Have you ever wondered, why is it at children’s Birthday parties, the Birthday child gives away goody bags? I’ve definitely wondered. Those bags and everything in them can end up costing as much as all the food at a party! They didn’t do this when I was a kid.
It’s like we’re compelled to give everyone something (other than food and a fun party) just for attending. I just don’t get it.
Now, before you panic, I’ve thrown my share of kid’s parties and we always give away goody bags. Though, for one summer water party, I gave away pool balls and a little plastic pool toy, each child got to pick their own. I had a few parents confused. Where are the bags?
And then it hit me, my 6yr old was reading me a story the other day. It’s an old Abeka 1st grade reader that I read when I was a kid, so I remembered the story the minute she started reading. It’s called “The Best Loser”. It’s about this little girl at a birthday party, who keeps losing every game. She’s told that at the end of the party there’s a prize for the best loser. She’s upset every time she loses, she loses at musical chairs, pin the tail on the donkey, and a guess what’s in the bag game. At the end of the party she expects the prize but it’s given to another child who had a good attitude about losing.

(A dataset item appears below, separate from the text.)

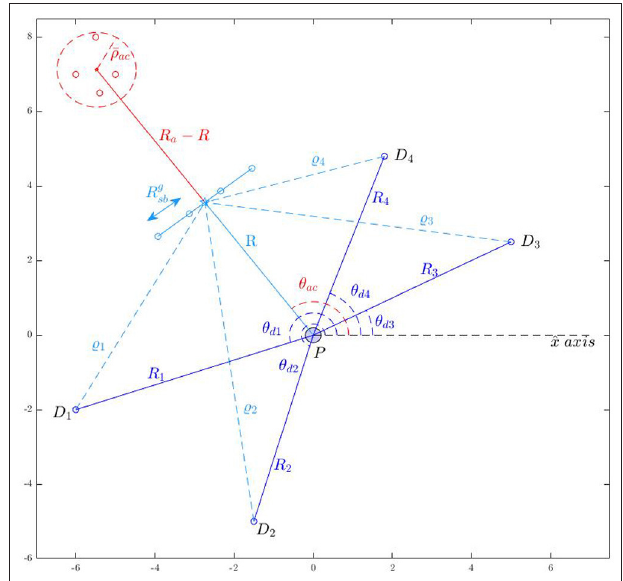
FIGURE 7 | Abstraction for estimate of dominance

That’s how I remember parties, there would be 3 games, usually there’s a specially marked plate (which is totally NOT fair because picking the right plate is just chance there’s no skill required) and then two other party games like musical chairs or pin the tail on the donkey. The winning child for each game would receive a prize – most likely a bottle of bubbles or a jumprope from the dollar store. At the end of the party, 3 children went home with a prize and everyone else went home with nothing. No one thought this was odd or unfair. And the host parents didn’t spend a fortune on trinkets to send home with the guests.
Sometime between my childhood and having kids someone thought, “wow, this is unfair, my child is unhappy that they didn’t get a prize, at our party we’re going to give a prize to every child”. So, they gave out goody bags to every child who came. Other parents thought this was a great idea, and now it’s expected. Just try throwing a party and don’t have any goody bags to hand out at the end, and see what happens.
The strange thing is, it’s not the Birthday child handing these bags out saying “I’m so glad you came” and giving something meaningful to express their appreciation, it’s the child’s parents handing these bags out to every child at the party because it’s expected. Basically, at the end of the party all the kids go, “where are the goody bags, we’re ready to leave”. And these bags are filled with things that you, the parent, discard as soon as possible – tiny bubble bottles, stickers, pencils, tattoos, candy, etc.
When we get home my kids dig through their bags, discuss what they got, and scatter everything around the house. I have to ask a lot of questions to get a description of the party from them.
I think this is just another symptom of overprotecting our kids, we don’t want to let our kids lose or be disappointed because let me tell you, not getting the right plate so you can have a prize is just soul crushing.
I won’t be denying kids their goody bags at parties any time soon (let’s just say I would be considered a bad hostess), but I do think it’s worth considering that just maybe we’re not teaching kids to value disappointment and friendly competition. But we are teaching them to value all the junk that we get to bring home and throw away. Which one is actually going to help them in life?